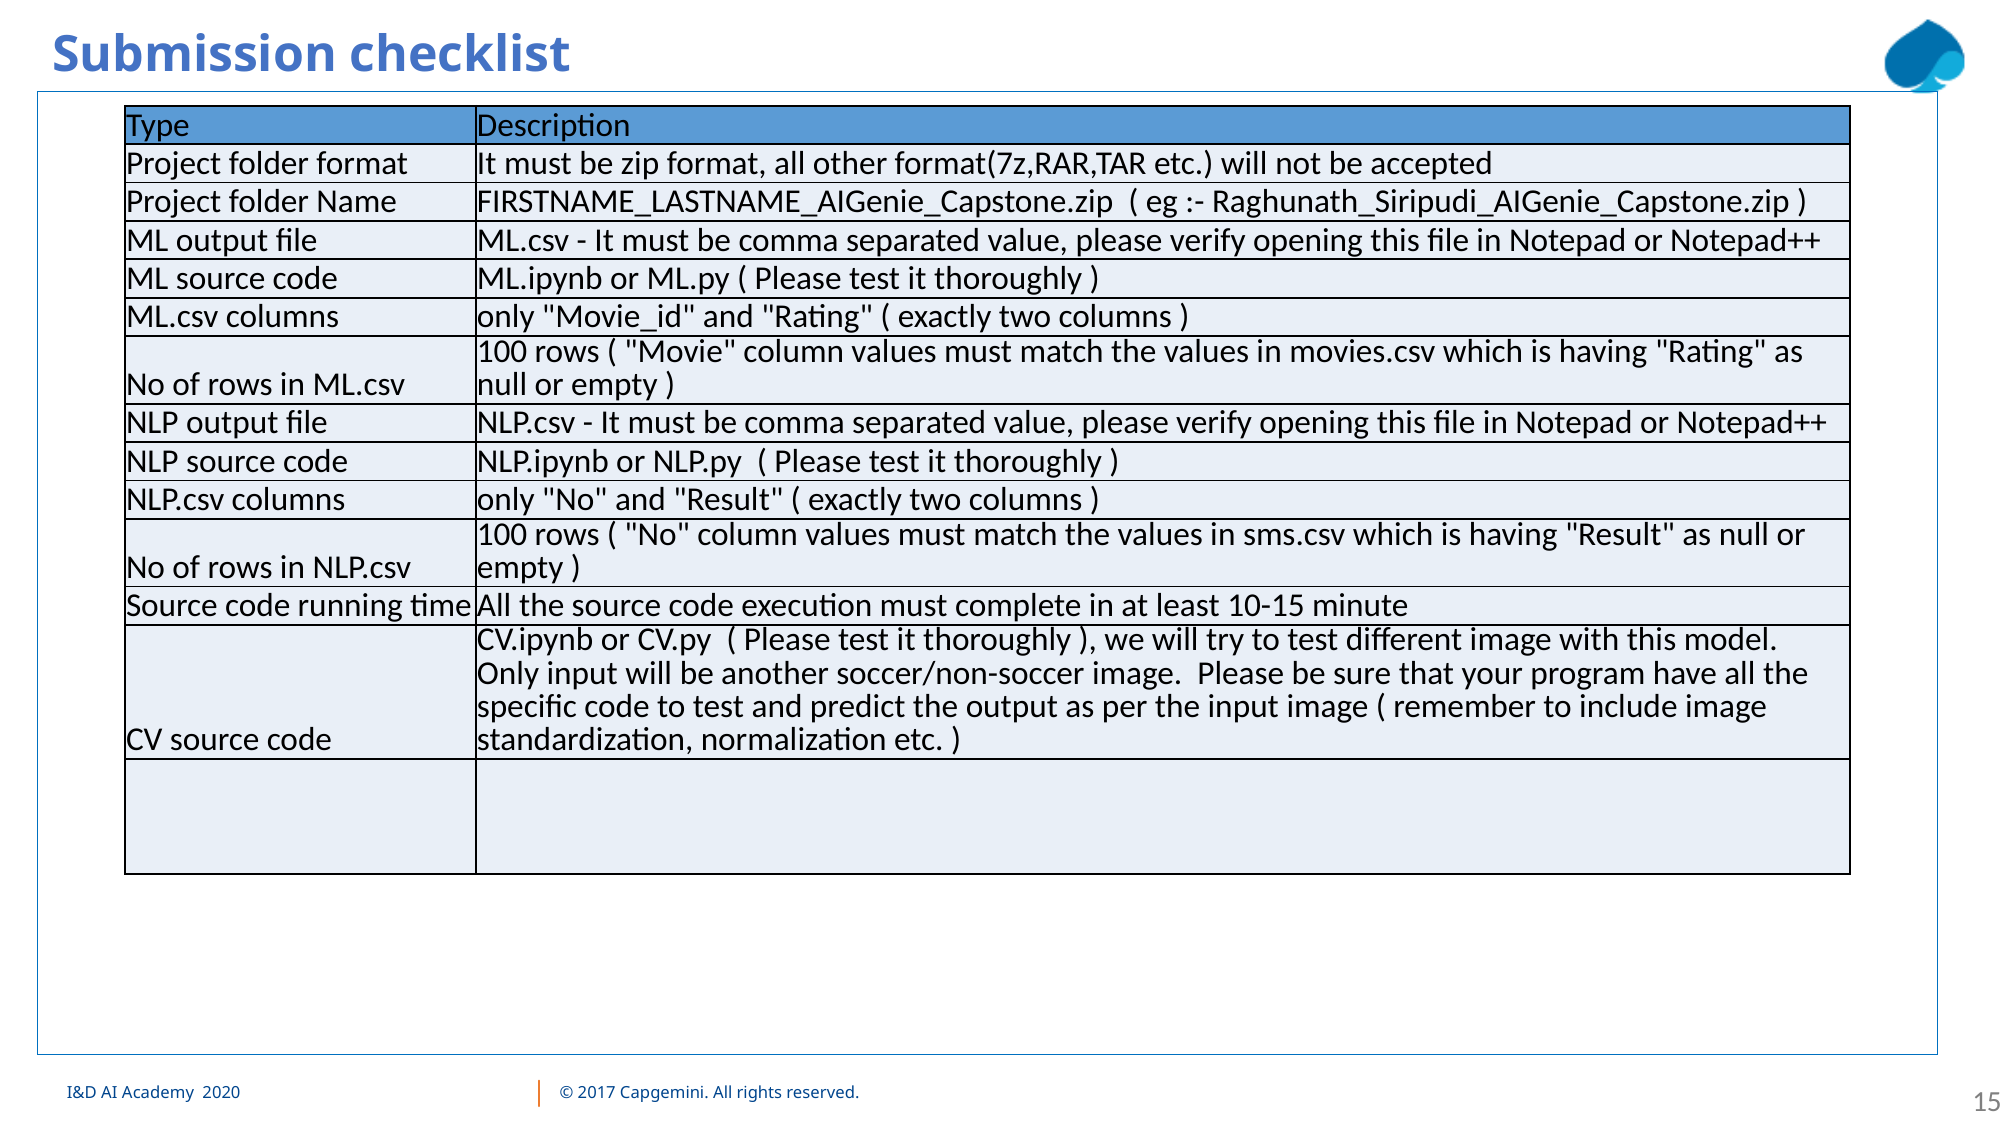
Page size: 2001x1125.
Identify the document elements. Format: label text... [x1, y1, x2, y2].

text_box [37, 91, 1938, 1055]
text_box Submission checklist [37, 20, 1785, 91]
table_cell 100 rows ( "No" column values must match the values in sms.csv which is having "Result" as null or empty ) [477, 520, 1849, 586]
table_cell NLP output file [126, 405, 475, 441]
table_cell Project folder Name [126, 183, 475, 220]
table_cell [126, 760, 475, 873]
table_cell NLP.csv columns [126, 481, 475, 518]
table_header Description [477, 107, 1849, 143]
table_cell [477, 760, 1849, 873]
table_cell All the source code execution must complete in at least 10-15 minute [477, 587, 1849, 624]
table_header Type [126, 107, 475, 143]
table_cell 100 rows ( "Movie" column values must match the values in movies.csv which is having "Rating" as null or empty ) [477, 337, 1849, 403]
table_cell ML.csv - It must be comma separated value, please verify opening this file in Notepad or Notepad++ [477, 222, 1849, 258]
table_cell NLP.csv - It must be comma separated value, please verify opening this file in Notepad or Notepad++ [477, 405, 1849, 441]
table_cell ML source code [126, 260, 475, 297]
table_cell Project folder format [126, 145, 475, 182]
table_cell It must be zip format, all other format(7z,RAR,TAR etc.) will not be accepted [477, 145, 1849, 182]
table_cell No of rows in ML.csv [126, 337, 475, 403]
table_cell NLP source code [126, 443, 475, 480]
table_cell only "No" and "Result" ( exactly two columns ) [477, 481, 1849, 518]
table_cell FIRSTNAME_LASTNAME_AIGenie_Capstone.zip ( eg :- Raghunath_Siripudi_AIGenie_Capstone.zip ) [477, 183, 1849, 220]
table_cell NLP.ipynb or NLP.py ( Please test it thoroughly ) [477, 443, 1849, 480]
picture [0, 0, 2001, 1125]
table_cell CV.ipynb or CV.py ( Please test it thoroughly ), we will try to test different image with this model. Only input will be another soccer/non-soccer image. Please be sure that your program have all the specific code to test and predict the output as per the input image ( remember to include image standardization, normalization etc. ) [477, 626, 1849, 758]
table_cell only "Movie_id" and "Rating" ( exactly two columns ) [477, 299, 1849, 335]
table_cell ML output file [126, 222, 475, 258]
table_cell No of rows in NLP.csv [126, 520, 475, 586]
table_cell CV source code [126, 626, 475, 758]
table_cell Source code running time [126, 587, 475, 624]
table_cell ML.ipynb or ML.py ( Please test it thoroughly ) [477, 260, 1849, 297]
table_cell ML.csv columns [126, 299, 475, 335]
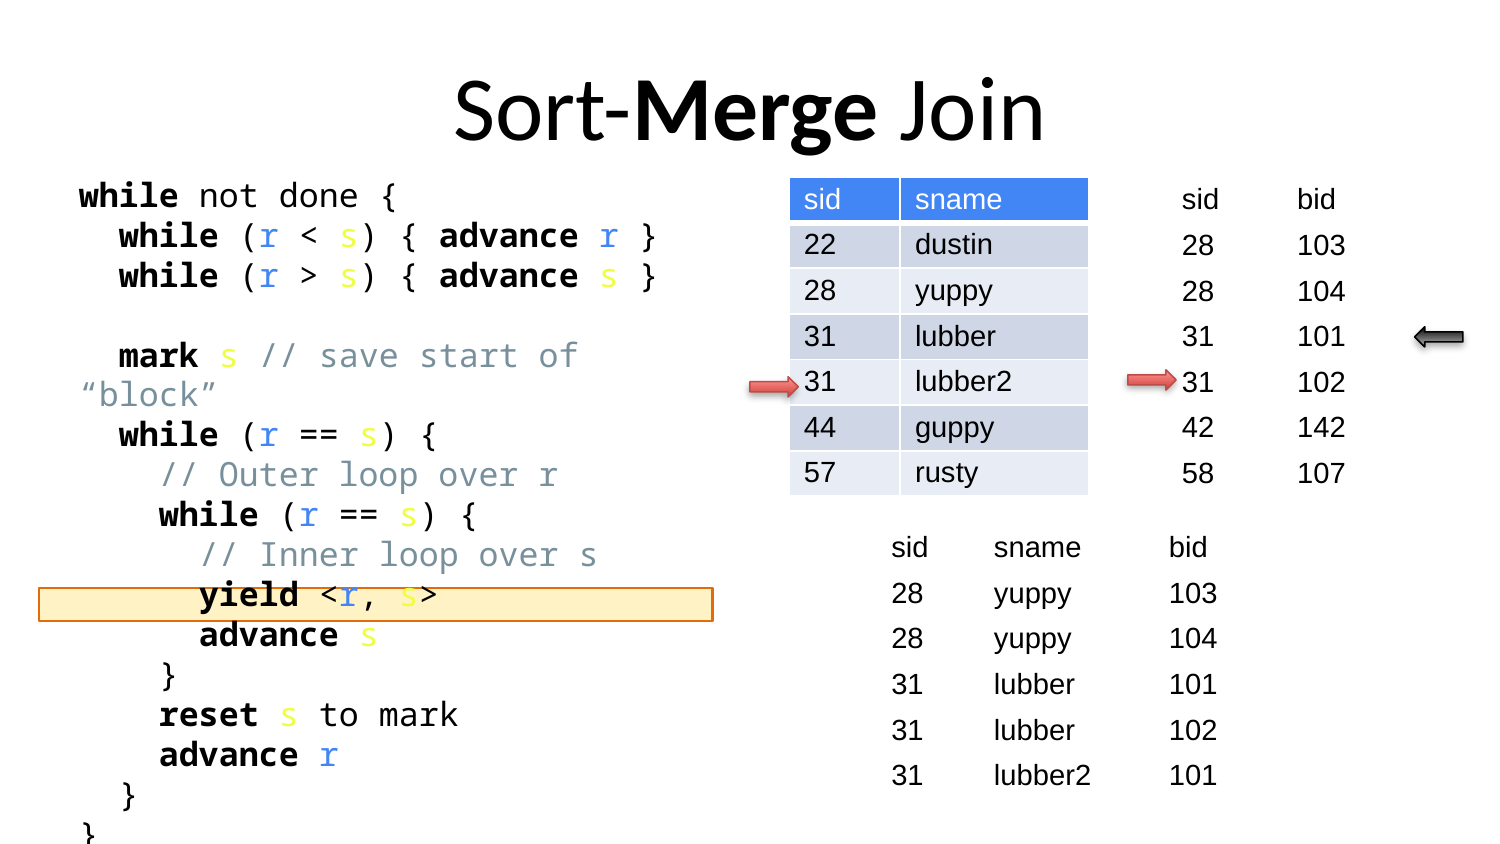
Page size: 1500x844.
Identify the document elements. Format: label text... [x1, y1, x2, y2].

**Brief:**
Copy out, from the data above, every line holding the word "which".

**Exercise output:**
table_cell 100 rows ( "No" column values must match the values in sms.csv which is having "Result" as null or empty ) [477, 520, 1849, 586]
table_cell 100 rows ( "Movie" column values must match the values in movies.csv which is having "Rating" as null or empty ) [477, 337, 1849, 403]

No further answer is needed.